Changes to the Podman CLI
Podman offers two ways to use user namespaces:
Directly specify the mappings
Podman can specify the uids/gids directly using
The first way is the most immediate, to verify what happens in a container we check the /proc/self/uid_map file. It shows the uid mappings in place for the specified process.
# cat /proc/self/uid_map 0 0 4294967295 # podman run --uidmap=0:100000:70000 --gidmap=0:200000:70000 fedora-minimal cat /proc/self/uid_map 0 100000 70000
uid_map table has three columns, the first one is the initial ID
for the range in the new namespace, the second one is the initial ID
in the parent namespace, and the third is the size of the mapping. In
this case, we have specified only one mapping where the UIDs [0-69999]
in the container are mapped to the host UIDs [100000-169999].
Similarly for the GIDs, we can look up the
The process has a different UID/GID inside the container than it has from the host:
# bin/podman run --rm --uidmap=0:11111:70000 --gidmap=0:20000:70000 fedora-minimal sh -c 'id - u; sleep 10' 0
(from the host)
$ pgrep -U 11111 -a 27513 sh -c id -u; sleep 10 27574 sleep 10
Use /etc/subuid and /etc/subgid
Podman can specify the mappings defined in /etc/subuid and /etc/subgid with the –subuidname and –subgidname options. On my system I have allocated 65536 UIDs/GIDs starting at 110000 for the user “gscrivano”.
# grep gscrivano /etc/subuid gscrivano:110000:65536 # grep gscrivano /etc/subgid gscrivano:110000:65536
I can use these settings with:
# podman run --subuidname=gscrivano --subgidname=gscrivano fedora-minimal cat /proc/self/uid_map 0 110000 65536
The linux kernel does not currently support user namespace in the file
system. We have been working for a few years to get file system
support (Shifting file system), but the work continues, we don’t know
when this will be finally supported. Without file system support,
files in the container image that will be used by a user namespace
root, need to have their inode owners/groups match. This means, If
you are running a container with root mapped to UID 60000, then the
actual files in the container image have to be owned by UID 60000.
We can work around the lack of file system support in user space by
chowning the files on disk to match the user namespace to which you
want to run the container. If an image does not exist, the first
time podman pulls the image, it will be chowned to match the user
namespace. The container/storage layer does this automatically when
pulling new images.
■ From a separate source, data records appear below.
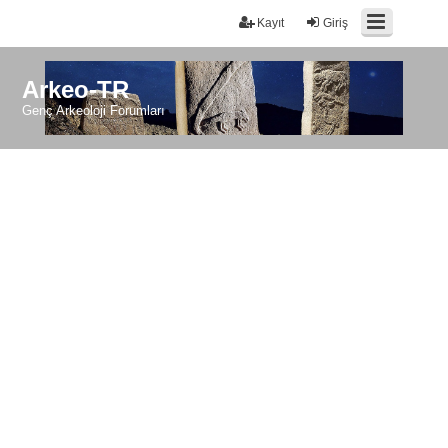
Kayıt
Giriş
Arkeo-TR
Genç Arkeoloji Forumları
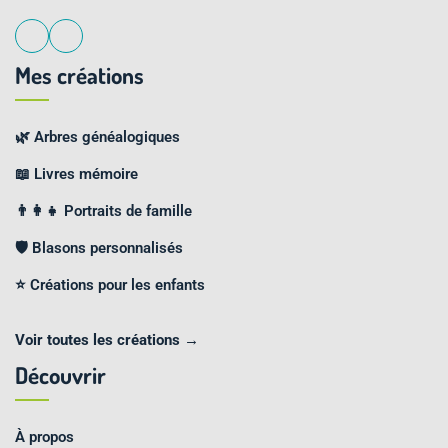
Mes créations
🌿 Arbres généalogiques
📖 Livres mémoire
👨‍👩‍👧 Portraits de famille
🛡️ Blasons personnalisés
⭐ Créations pour les enfants
Voir toutes les créations →
Découvrir
À propos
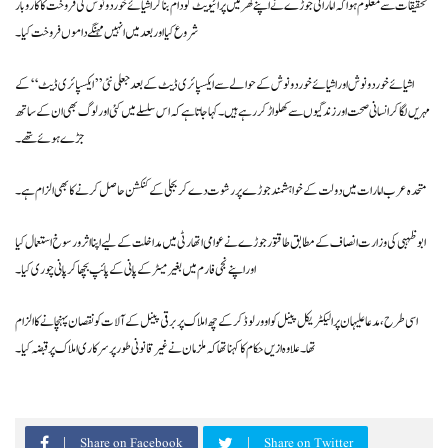
تحقیقات سے معلوم ہوا کہ اماراتی جوڑے نے اپنے گھر میں پرائیویٹ گودام بنا کر اشیائے خوردونوش کی فروخت کا کاروبار
شروع کیا اور بعد میں انہیں مہنگے داموں فروخت کیا۔
اشیائے خوردونوش اور اشیائے خوردونوش کے حوالے سے ایکسپائری ڈیٹ کے بعد جعلی نئی ’’ایکسپائری ڈیٹ‘‘ کے
مہریں لگا کر انسانی صحت اور زندگیوں سے کھلواڑ کر رہے ہیں۔ کہا جاتا ہے کہ اس سلسلے میں کئی اور لوگ بھی ان کے ساتھ
جڑے ہوئے تھے۔
متحدہ عرب امارات میں دولت کے خواہشمند جوڑے پر رشوت دے کر بجلی کے کنکشن حاصل کرنے کا بھی الزام ہے۔
ابوظہبی کی وزارت انصاف کے مطابق طاقتور جوڑے نے عوامی اتھارٹی میں مداخلت کے لیے اپنا اثرورسوخ استعمال کیا
اور اپنے نجی فارم میں بغیر میٹر کے پانی کے پائپ بچھا کر پانی چوری کیا۔
اسی طرح، مدعا علیہان پر الیکٹریکل پینل کو اوور لوڈ کرکے چھ املاک پر برقی پینل کے آلات کو نقصان پہنچانے کا الزام
تھا۔ علاوہ ازیں حکام کا کہنا تھا کہ ملزمان نے غیر قانونی طور پر سرکاری املاک پر قبضہ کیا ۔
Share on Facebook
Share on Twitter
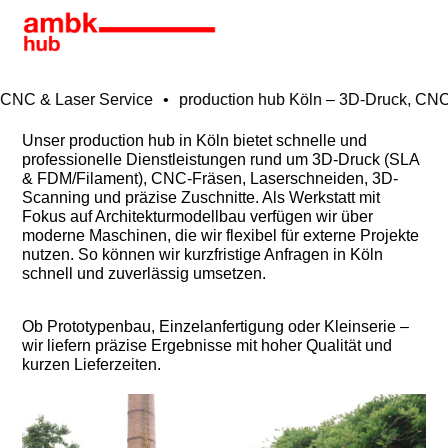
 CNC & Laser Service
•
production hub Köln – 3D-Druck, CNC 
Unser production hub in Köln bietet schnelle und
professionelle Dienstleistungen rund um 3D-Druck (SLA
& FDM/Filament), CNC-Fräsen, Laserschneiden, 3D-
Scanning und präzise Zuschnitte. Als Werkstatt mit
Fokus auf Architekturmodellbau verfügen wir über
moderne Maschinen, die wir flexibel für externe Projekte
nutzen. So können wir kurzfristige Anfragen in Köln
schnell und zuverlässig umsetzen.
Ob Prototypenbau, Einzelanfertigung oder Kleinserie –
wir liefern präzise Ergebnisse mit hoher Qualität und
kurzen Lieferzeiten.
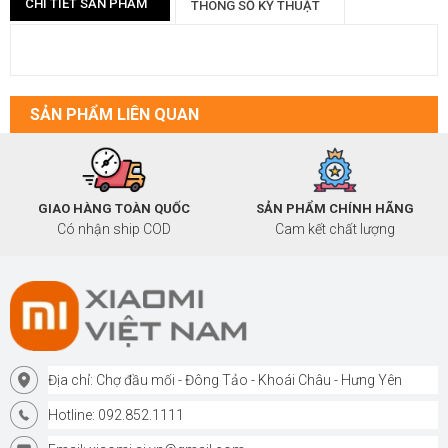
CHI TIẾT SẢN PHẨM
THÔNG SỐ KỸ THUẬT
SẢN PHẨM LIÊN QUAN
GIAO HÀNG TOÀN QUỐC
SẢN PHẨM CHÍNH HÃNG
Có nhận ship COD
Cam kết chất lượng
Địa chỉ: Chợ đầu mối - Đông Tảo - Khoái Châu - Hưng Yên
Hotline: 092.852.1111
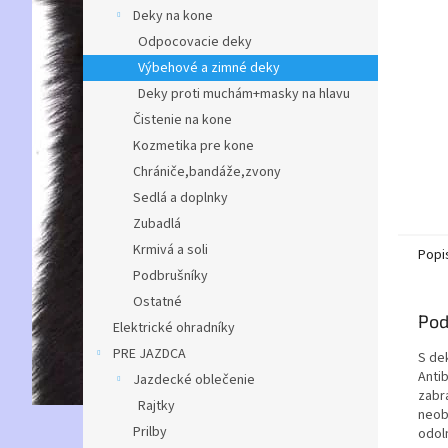
Deky na kone
Odpocovacie deky
Výbehové a zimné deky
Deky proti muchám+masky na hlavu
Čistenie na kone
Kozmetika pre kone
Chrániče,bandáže,zvony
Sedlá a doplnky
Zubadlá
Krmivá a soli
Popi
Podbrušníky
Ostatné
Pod
Elektrické ohradníky
PRE JAZDCA
S de
Anti
Jazdecké oblečenie
zabr
Rajtky
neob
Prilby
odoln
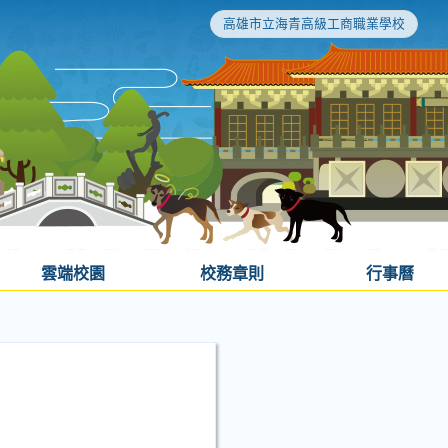
高雄市立海青高級工商職業學校
雲端校園
校務章則
行事曆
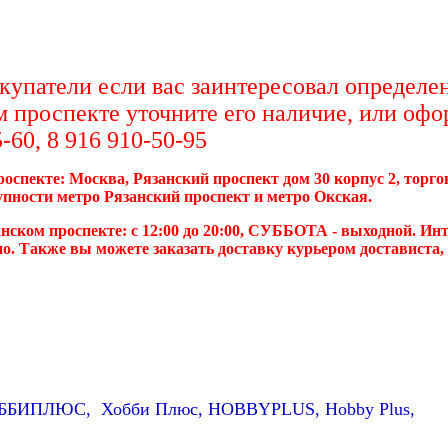
упатели если вас заинтересовал определен
м проспекте уточните его наличие, или офо
-60, 8 916 910-50-95
роспекте: Москва, Рязанский проспект дом 30 корпус 2, торг
упности метро Рязанский проспект и метро Окская.
нском проспекте: с 12:00 до 20:00, СУББОТА - выходной. Инт
о. Также вы можете заказать доставку курьером достависта
ХОББИПЛЮС, Хобби Плюс, HOBBYPLUS, Hobby Plus,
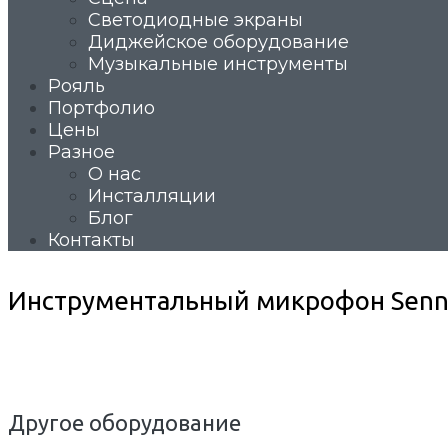
Светодиодные экраны
Диджейское оборудование
Музыкальные инструменты
Рояль
Портфолио
Цены
Разное
О нас
Инсталляции
Блог
Контакты
Инструментальный микрофон Sennh
Другое оборудование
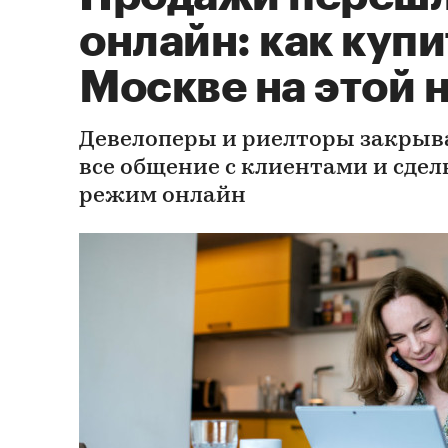
онлайн: как купи
Москве на этой 
Девелоперы и риелторы закрыв
все общение с клиентами и сдел
режим онлайн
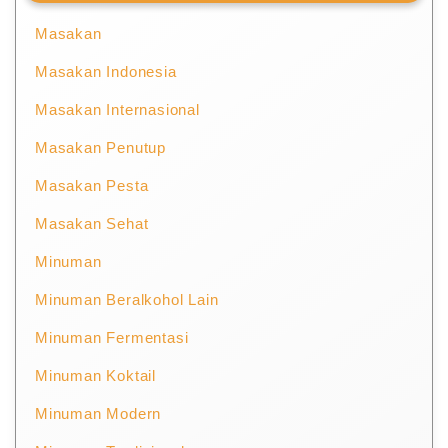
Masakan
Masakan Indonesia
Masakan Internasional
Masakan Penutup
Masakan Pesta
Masakan Sehat
Minuman
Minuman Beralkohol Lain
Minuman Fermentasi
Minuman Koktail
Minuman Modern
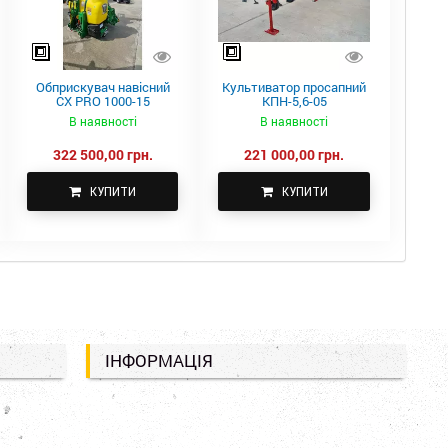
Обприскувач навісний
Культиватор просапний
CX PRO 1000-15
КПН-5,6-05
В наявності
В наявності
322 500,00 грн.
221 000,00 грн.
КУПИТИ
КУПИТИ
ІНФОРМАЦІЯ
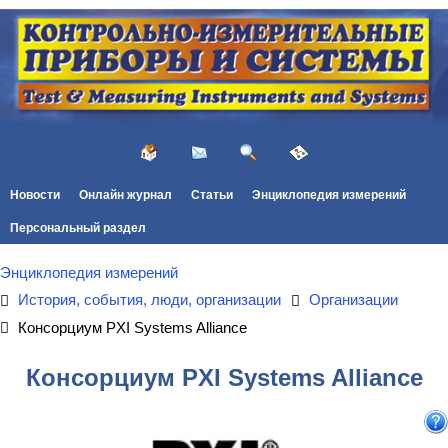
Новости
Онлайн журнал
Статьи
Энциклопедия измерений
Персональный раздел
Энциклопедия измерений
История, события, люди, организации
Организации
Консорциум PXI Systems Alliance
Консорциум PXI Systems Alliance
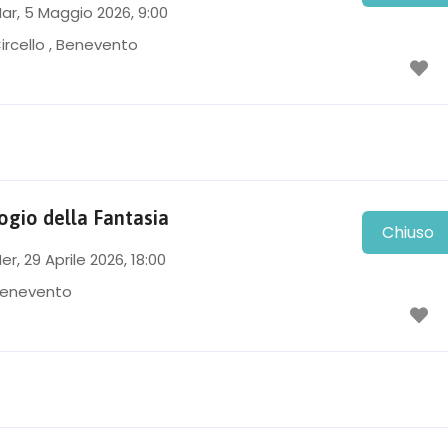
ar, 5 Maggio 2026
, 9:00
ircello
,
Benevento
ogio della Fantasia
Chiuso
er, 29 Aprile 2026
, 18:00
enevento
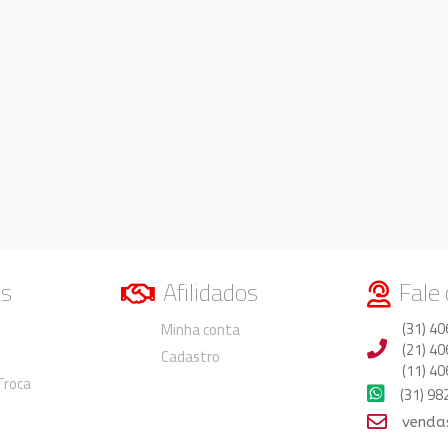
os
Afilidados
Fale
Duvidas
Duvidas
(31) 40
Minha conta
(21) 40
Cadastro
(11) 40
 Troca
(31) 9
venda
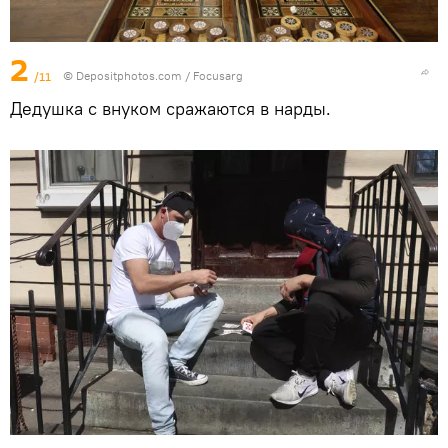
2
/11
© Depositphotos.com / Focusarg
Дедушка с внуком сражаются в нарды.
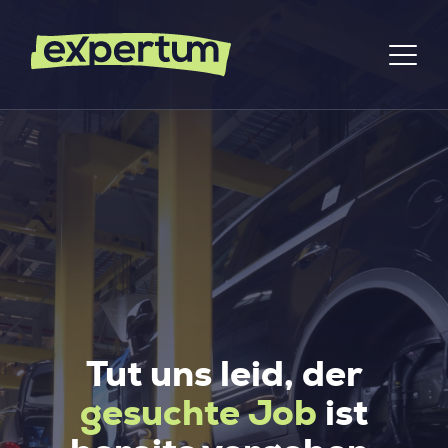
Tut uns leid, der
gesuchte Job
ist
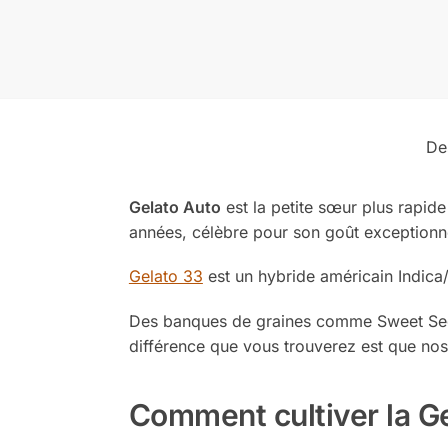
De
Gelato Auto
est la petite sœur plus rapide
années, célèbre pour son goût exceptionne
Gelato 33
est un hybride américain Indica
Des banques de graines comme Sweet Seed
différence que vous trouverez est que nos
Comment cultiver la G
In this case performance will not be affected.
However, If you choose to use the same image again with a different
user namespace, container/storage will
chown the entire file system
to match the new user namespace, this will cause a long pause, while
new inodes are created for every object in the images file system, a
Fedora image can take 30 seconds.
Long term, we would like to see better support in the kernel. But, while we wait for better support from the kernel, we are looking into using a feature of XFS called reflinks. Reflinks supports transparent copy-on-write within the filesystem, which will allow files to share the data blocks from different inodes. This allows files to have different attributes while pointing to the same data blocks on the file system. This also speeds-up the copy of a file as we don’t have to copy all of its data. If you have a file system you can mount at /var/lib/containers, you should turn on reflink.
# mkfs.xfs -m reflink=1 /dev/sda1 # mount /dev/sda1 /var/lib/containers
Now if you run the podman command on two different user namespaces, if the container image was fedora, it will take approximately 15 seconds, doubling the speed. File system engineers on our team are working on some enhancements to Overlay File systems, that could even take this down to a couple of seconds, ten times the default, which we hope to have merged soon.
But the real nirvana would be to get file UID Shifting into the file system which would be instantaneous.
Podman has grown support for running one or more containers in user namespace. Users can choose to run all containers in a single user Namespace giving them better security against container breakout against the host. They can also run each container with a different User Namespace giving them better container separation between their containers.